Im making my first steps in OpenCL, and I got a problem with I think results aren't saved correctly. I first made a simple program, that is working, giving the correct results etc. So main is functioning correctly, arrays are filled the way they are supposed to etc.

Brief explanation of the program: I have a grid of 4x4 points (OP array), in a field that is 40x40. There is a plane flying above this field, and it's route is divided into 100 segments (Segment array). Coord is a typedef struct, with currently only a double x and double y value. I know there are simpler solutions, but I have to use this later on, so I do it this way. The kernel is supposed to calculate the distance from a point (an OP) to a segment. The result has to be saved in the array Distances.

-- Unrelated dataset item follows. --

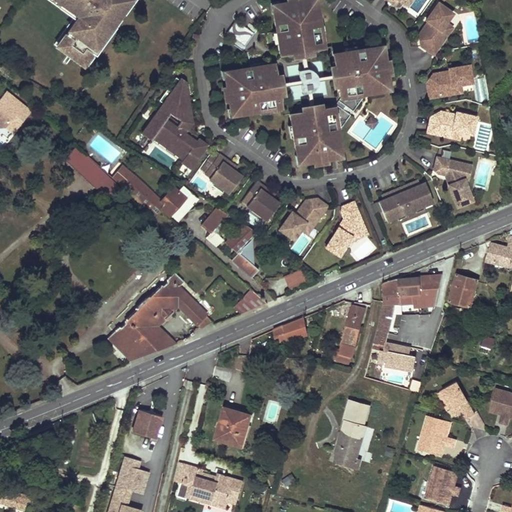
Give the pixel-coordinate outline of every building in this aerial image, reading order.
[(115,20),(129,0),(55,0),(69,10),(73,9),(78,13),(79,17),(57,47),(82,65),(91,53),(95,55),(100,48),(97,46),(112,25),(105,20),(109,15),(115,20)] [(303,51),(323,47),(322,41),(320,42),(318,26),(320,26),(317,6),(310,8),(308,0),(298,0),(278,3),(279,12),(272,13),(275,31),(276,31),(278,43),(277,43),(279,55),(299,51),(303,51)] [(278,3),(271,4),(272,13),(279,12),(278,3)] [(446,23),(452,13),(438,3),(426,20),(428,21),(424,26),(427,29),(419,40),(420,46),(433,54),(447,35),(441,30),(446,23)] [(112,25),(115,20),(109,15),(105,20),(112,25)] [(252,31),(251,31),(235,20),(226,33),(241,44),(242,45),(243,45),(243,46),(244,46),(254,32),(253,32),(252,32),(252,31)] [(447,35),(452,27),(446,23),(441,30),(447,35)] [(427,29),(424,26),(418,34),(419,40),(427,29)] [(383,53),(382,46),(373,47),(375,54),(383,53)] [(344,52),(332,54),(335,74),(336,77),(339,98),(337,100),(352,111),(362,97),(361,94),(380,91),(379,84),(388,83),(383,53),(375,54),(373,47),(355,50),(355,51),(344,53),(344,52)] [(299,80),(276,84),(277,87),(299,83),(301,94),(306,93),(309,111),(313,110),(310,92),(311,91),(312,91),(314,89),(315,88),(315,87),(316,86),(316,85),(317,84),(317,82),(317,80),(336,77),(335,74),(317,77),(316,76),(315,75),(315,74),(314,73),(313,72),(312,71),(311,70),(310,70),(309,69),(308,69),(307,69),(306,68),(303,51),(299,51),(302,69),(297,70),(299,80)] [(95,55),(91,53),(82,65),(86,67),(95,55)] [(274,108),(280,107),(277,87),(276,84),(273,63),(261,65),(261,66),(250,68),(250,67),(231,70),(233,77),(224,78),(229,109),(238,107),(239,114),(258,111),(258,109),(274,106),(274,108)] [(472,83),(469,65),(448,68),(448,71),(442,72),(443,76),(429,78),(426,83),(429,98),(453,94),(452,86),(460,85),(472,83)] [(223,71),(224,78),(233,77),(231,70),(223,71)] [(179,80),(175,77),(167,89),(171,92),(179,80)] [(180,121),(189,127),(192,123),(185,82),(180,78),(179,80),(171,92),(163,103),(141,133),(150,140),(152,137),(154,134),(161,139),(169,145),(177,151),(185,156),(182,159),(180,161),(190,168),(206,145),(186,130),(178,124),(167,116),(169,113),(180,121)] [(380,91),(389,90),(388,83),(379,84),(380,91)] [(453,94),(461,92),(460,85),(452,86),(453,94)] [(163,103),(171,92),(167,89),(159,100),(163,103)] [(0,126),(7,126),(8,124),(16,130),(31,110),(7,91),(0,100),(0,126)] [(335,104),(333,107),(313,110),(309,111),(289,114),(291,125),(293,137),(292,137),(295,155),(303,154),(304,163),(334,158),(332,149),(340,148),(337,129),(340,128),(350,115),(335,104)] [(229,109),(230,116),(239,114),(238,107),(229,109)] [(435,114),(430,117),(426,132),(450,138),(452,130),(460,132),(472,135),(476,117),(455,112),(455,114),(449,113),(448,117),(435,114)] [(377,122),(370,118),(366,124),(372,128),(377,122)] [(189,127),(180,121),(178,124),(186,130),(189,127)] [(459,140),(460,132),(452,130),(450,138),(459,140)] [(161,139),(154,134),(152,137),(159,142),(161,139)] [(169,145),(161,139),(159,142),(167,148),(169,145)] [(177,151),(169,145),(167,148),(175,154),(177,151)] [(341,157),(340,148),(332,149),(334,158),(341,157)] [(185,156),(177,151),(175,154),(182,159),(185,156)] [(70,162),(76,167),(85,158),(80,153),(70,162)] [(232,164),(218,154),(204,173),(210,177),(230,192),(241,176),(234,171),(230,168),(232,164)] [(304,163),(303,154),(295,155),(297,164),(304,163)] [(447,182),(456,207),(472,201),(468,190),(463,192),(459,181),(464,179),(467,164),(436,157),(433,169),(437,173),(444,175),(449,176),(447,182)] [(97,170),(85,158),(76,167),(89,180),(97,170)] [(122,187),(132,176),(121,166),(112,178),(122,187)] [(97,170),(89,180),(105,197),(106,196),(109,198),(119,187),(98,170),(97,170)] [(161,201),(133,175),(132,176),(122,187),(121,187),(146,209),(146,208),(156,217),(161,211),(162,210),(169,216),(170,216),(172,217),(187,212),(193,206),(192,205),(194,202),(195,203),(198,200),(183,186),(178,192),(173,188),(173,189),(171,187),(166,194),(167,195),(161,201)] [(210,177),(209,179),(228,193),(230,192),(210,177)] [(468,190),(464,179),(459,181),(463,192),(468,190)] [(381,195),(383,199),(419,185),(417,180),(381,195)] [(270,191),(256,181),(242,200),(247,204),(267,219),(279,203),(272,198),(267,194),(270,191)] [(383,199),(378,202),(385,220),(432,200),(424,182),(419,185),(383,199)] [(327,206),(316,198),(310,199),(301,211),(298,209),(295,214),(291,212),(278,229),(293,240),(301,229),(306,223),(312,227),(327,206)] [(310,199),(305,200),(298,209),(301,211),(310,199)] [(432,200),(385,220),(386,221),(433,202),(432,200)] [(351,237),(366,231),(353,201),(341,206),(341,212),(344,218),(345,223),(340,224),(325,247),(339,256),(345,247),(341,244),(347,234),(351,237)] [(247,204),(246,206),(266,220),(267,219),(247,204)] [(212,213),(222,221),(226,215),(217,208),(212,213)] [(187,212),(172,217),(174,220),(177,222),(182,217),(187,212)] [(213,231),(222,221),(212,213),(206,220),(211,234),(213,231)] [(312,227),(306,223),(301,229),(307,234),(312,227)] [(244,224),(224,243),(236,254),(257,233),(244,224)] [(223,240),(213,231),(211,234),(207,239),(215,247),(223,240)] [(367,235),(366,231),(351,237),(353,241),(367,235)] [(345,247),(351,237),(347,234),(341,244),(345,247)] [(511,235),(511,236),(508,248),(491,243),(485,261),(511,267),(511,235)] [(289,289),(306,281),(301,270),(284,277),(289,289)] [(118,327),(107,338),(130,361),(132,361),(131,359),(173,343),(174,343),(157,326),(177,306),(200,328),(200,329),(211,321),(205,316),(206,315),(179,287),(184,282),(174,273),(170,277),(167,280),(167,281),(166,283),(164,285),(162,286),(161,285),(149,297),(148,296),(135,309),(136,309),(124,321),(125,322),(124,324),(121,327),(119,327),(118,327)] [(457,274),(449,301),(470,307),(478,280),(457,274)] [(382,283),(383,299),(418,300),(445,300),(451,275),(400,278),(388,281),(382,283)] [(266,303),(251,290),(236,306),(243,313),(266,303)] [(383,344),(389,320),(387,319),(389,312),(391,313),(393,304),(414,303),(418,300),(383,299),(382,307),(374,342),(383,344)] [(352,306),(341,346),(354,350),(365,309),(352,306)] [(274,330),(277,343),(307,335),(303,318),(286,325),(274,330)] [(421,329),(423,320),(414,318),(413,326),(421,329)] [(484,336),(481,346),(492,350),(495,339),(484,336)] [(335,348),(333,356),(338,358),(337,362),(349,365),(351,357),(339,354),(341,350),(335,348)] [(457,382),(442,391),(445,397),(441,399),(451,416),(459,412),(457,409),(461,407),(463,410),(467,418),(474,414),(464,396),(465,396),(457,382)] [(511,393),(495,389),(490,410),(499,412),(500,410),(503,411),(502,413),(500,421),(508,423),(510,415),(511,416),(511,393)] [(350,401),(341,429),(342,429),(336,453),(337,453),(335,461),(336,462),(355,467),(357,468),(360,460),(356,459),(366,426),(363,426),(369,406),(350,401)] [(242,447),(251,415),(225,408),(215,439),(242,447)] [(164,441),(167,429),(166,428),(168,420),(139,411),(132,431),(164,441)] [(427,415),(420,440),(425,442),(423,450),(442,455),(445,445),(454,448),(456,440),(447,437),(451,421),(427,415)] [(140,459),(124,455),(106,511),(143,511),(144,509),(126,504),(130,490),(143,494),(150,472),(137,469),(140,459)] [(336,462),(333,470),(352,476),(355,467),(336,462)] [(186,465),(178,463),(174,480),(181,483),(186,465)] [(186,465),(181,483),(190,485),(194,486),(192,493),(202,496),(201,501),(212,504),(214,500),(228,504),(228,502),(229,498),(237,500),(243,482),(210,472),(209,475),(208,480),(201,478),(202,473),(203,470),(186,465)] [(458,472),(434,465),(427,492),(432,493),(429,504),(448,509),(451,498),(457,500),(459,492),(453,491),(448,489),(450,484),(454,486),(458,472)] [(194,486),(190,485),(187,497),(201,501),(202,496),(192,493),(194,486)] [(228,504),(214,500),(212,504),(226,508),(228,504)]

Description of the kernel: it gets is global id, from wich it calculates which OP and which segment it has to calculate with. With that info it gets the x and y from those 2, and calculates the x and y distance between each other. With this information it does an square root from the distances and the flightaltitude.

The problem is, that the Distances table only shows zero's :P

kernel: http://pastebin.com/U9hTWvv2 There is an parameter that says __global const Coord* Afstanden, this has to be __global double* Afstanden

OpenCL stuff in main: http://pastebin.com/H3mPwuUH (because Im not 100% sure Im doing that is right)

I can give you the whole program, but it's mostly dutch :P

I tried to explain everything as good as possible, if something is not clear, I'll try to clear it up ;)

As I made numerous little faults in the first kernel, here is his successor: http://pastebin.com/rs6T1nKs Also the OpenCL part is a bit updated: http://pastebin.com/4NbUQ40L because it also had one or two faults in it.

It should work now, in my opinion... But it isn't, the problem is still standing

1
I think the problem is that the kernel can't get the x and y values from Coord... But not sure, still searching for people who can shed their light on my problem :) - JustAJ

1 Answers

0
votes

Well, it seems that the "Afstanden" variable is declared as a "const Coord*". Remove the constness - i.e, "Coord* only - and be sure that when you use clCreateBuffer "CL_MEM_WRITE_ONLY" or "CL_MEM_READ_WRITE" as an argument.

"The problem is, that the Distances table only shows zero's :P" You are probably initializing Afstanden on the CPU side with zeros. Am I correct? This would explain this behavior.